This is a titillating, 26-minute, Netflix wonder!
Let’s start by noting that Netflix documents having shipped this to me on 8/27. Movie watchage does slow down during the summer, but every once in a while, you get stuck on some oddball selection, or rather, it gets stuck in your home, probably sitting somewhere in the vicinity of the television. People, I’ve been stuck on 26 minutes of Standard Deviants, but tonight, tonight…
The Deviant actors are the most non-Hispanic possible. Of course, their white-bred lingo turns to stunning Spanish accents. The video had too many random graphics bouncing around, but then, one has to imagine the potential audience (myself excluded of course). To me, it struck closest to a teenager who’s struggling in Spanish class. Note the conversational reenactments – eeks!

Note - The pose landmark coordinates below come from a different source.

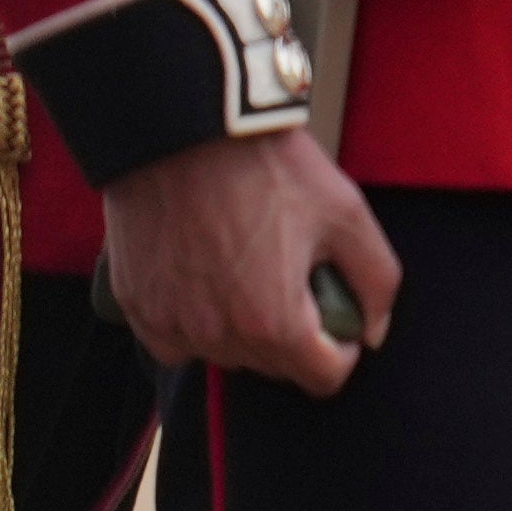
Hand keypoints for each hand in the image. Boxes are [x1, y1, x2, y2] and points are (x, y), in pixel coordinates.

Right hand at [104, 126, 396, 393]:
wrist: (182, 131)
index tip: (339, 316)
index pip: (323, 379)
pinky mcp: (134, 306)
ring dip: (243, 330)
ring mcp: (169, 324)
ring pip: (224, 355)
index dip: (344, 352)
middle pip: (274, 367)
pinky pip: (174, 340)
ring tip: (250, 272)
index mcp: (274, 324)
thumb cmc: (269, 169)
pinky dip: (194, 323)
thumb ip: (377, 283)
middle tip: (293, 279)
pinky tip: (206, 280)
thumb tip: (373, 333)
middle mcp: (217, 337)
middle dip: (294, 336)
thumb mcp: (348, 216)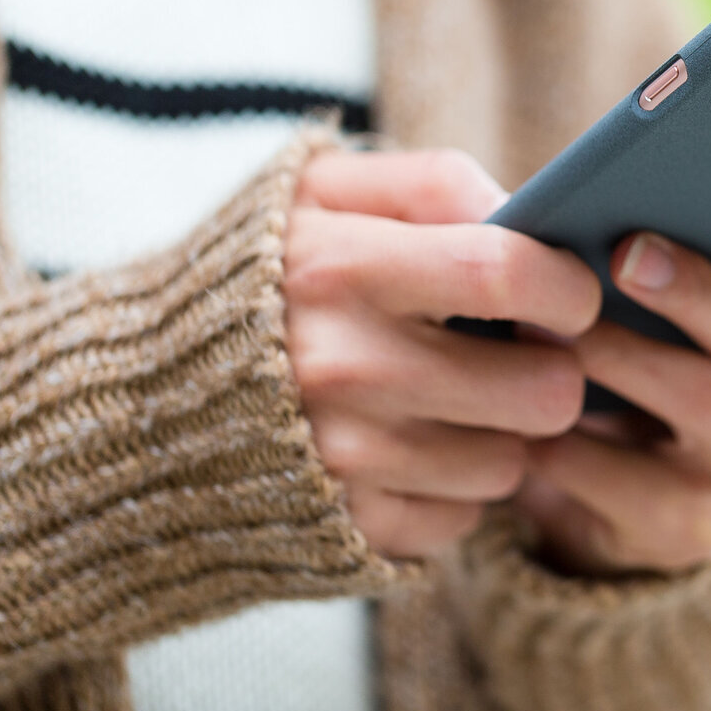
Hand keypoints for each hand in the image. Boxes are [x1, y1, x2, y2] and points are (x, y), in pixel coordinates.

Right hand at [284, 149, 601, 557]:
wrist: (139, 397)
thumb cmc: (266, 276)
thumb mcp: (324, 194)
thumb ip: (433, 182)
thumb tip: (527, 213)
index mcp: (340, 268)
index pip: (506, 274)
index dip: (566, 287)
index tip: (570, 294)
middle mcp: (342, 369)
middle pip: (540, 391)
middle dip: (555, 372)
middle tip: (527, 354)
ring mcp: (345, 458)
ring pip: (512, 462)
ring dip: (505, 434)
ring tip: (462, 399)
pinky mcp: (347, 527)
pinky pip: (465, 517)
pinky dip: (457, 487)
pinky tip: (420, 448)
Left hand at [514, 216, 710, 574]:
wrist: (608, 493)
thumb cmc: (639, 353)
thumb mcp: (668, 305)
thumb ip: (667, 247)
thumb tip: (606, 192)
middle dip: (699, 292)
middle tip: (627, 253)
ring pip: (703, 401)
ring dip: (620, 354)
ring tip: (546, 319)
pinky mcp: (691, 531)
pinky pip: (626, 477)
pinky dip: (567, 438)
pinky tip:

Now the content. I figured out right away that they were only going to work in the present tense, which isn’t really what I need to study anymore. But one would be surprised what you can learn again by going back to the basics. I shame to admit that some of the white-bred connections made sense to me. Oh wait, I am white-bred.
They broke irregular verbs into three categories: yo verbs, stem-changing verbs, and bizarro verbs. Yes, bizarro.
Some of the actors said “yo” too short and a bit scary. Here they talked about the random “g” that wanders into the yo form: salgo, valgo, and hago. Other than the random g in the yo form, they conjugate regularly. As stupid as it is, I don’t think I will forget the graphic of the little g wandering into random irregular yo verbs. It helps.
Stem-changing verbs are also called boot verbs because when you draw lines around the four changing words of the six-word conjugation, it looks like a boot. (Nosotros and vosotros never change. Sorry, I know this is elemental. I’m just saying so you can remember the picture in your head.) Querer (e>ie), pedir (e>i), dormir (o>ue), jugar (u>ue). On multi-syllable verbs, it’s in the second syllable that changes. I’m guessing I knew that at one point, but I hadn’t thought of it in a while.
The last group of verbs are “totally unpredictable.” In fact, they are “weird, unnatural, and bizarro.” There’s “no rhyme or reason to its different forms, but like most bizarro words, its one of the most used.” And finally, perhaps it has a “complex conjugation because it doesn’t have a stem; its all ending.” You guessed it, ser and ir. Yawn.
Do I dare look into Program 3? Are present tense irregular verbs really advanced? Is past tense, like, genius level? Am I a god if I can do irregular imperative, past perfect, or conditional?